Grain Structure and Composition

Appears in
On Food and Cooking

By Harold McGee

Published 2004

  • About
The edible portion of the cereal plant, commonly called the grain or kernel, is technically a complete fruit whose ovary-derived layer is very thin and dry. Three of the cereals—barley, oats, and rice—bear fruits that are covered by small, tough, leaf-like structures that fuse to form the husk or hull. Bread and durum wheats, rye, and maize bear naked fruits and don’t have to be husked before milling.

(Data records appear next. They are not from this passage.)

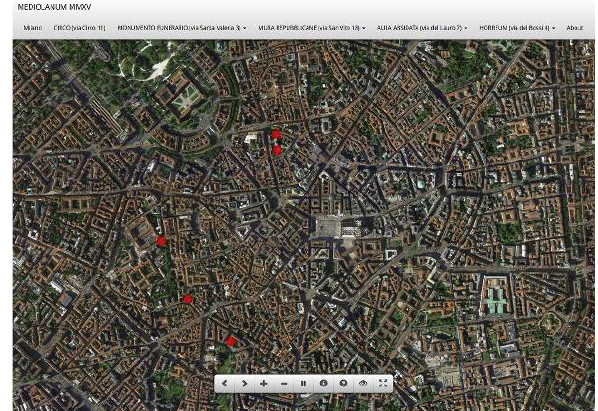
Figure 4. The graphical interface for virtual visits through navigable panoramic photos on the “Milano Archeologia” web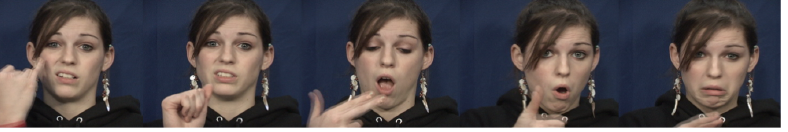
Figure 2. Samples of a video sequence of a native ASL signer signing ‘‘If # Sarah have a party tomorrow’’.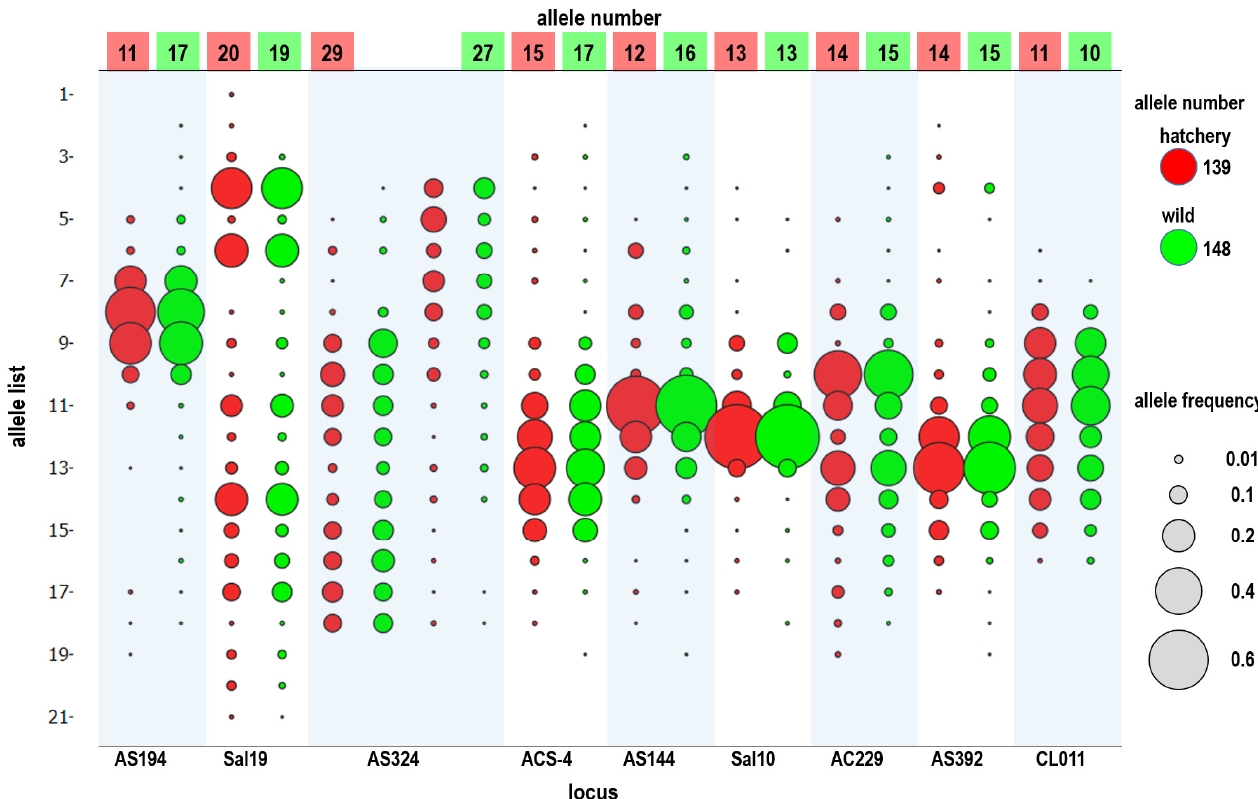
Figure 3. Allele frequency of nine microsatellite loci in hatchery ( n = 388) and wild ( n = 739) black sea bream populations in Taiwan. Hatchery: KS_C1, KS_C2, KS_C3, PR_C1, PR_C2, KM_C, and MT_C; Wild: ML_W1, ML_W2, ML_W3, YL_W, PH_W, TN_W, TP_W, KM_W, and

All the grains have the same basic structure. The fruit tissue consists of a layer of epidermis and several thin inner layers, including the ovary wall; altogether, it’s only a few cells thick. Just underneath the seed coat is the aleurone layer, only one to four cells thick and yet containing oil, minerals, protein, vitamins, enzymes, and flavor out of proportion to its size. The aleurone layer is the outer layer and only living part of the endosperm; the rest is a mass of dead cells that stores most of the carbohydrates and protein, and that takes up most of the grain’s volume. Abutting onto the endosperm from one side is the scutellum, a single modified leaf that absorbs, digests, and conducts food from the endosperm to the embryo, or “germ,” which is at the base of the fruit, and which is also well endowed with oil, enzymes, and flavor.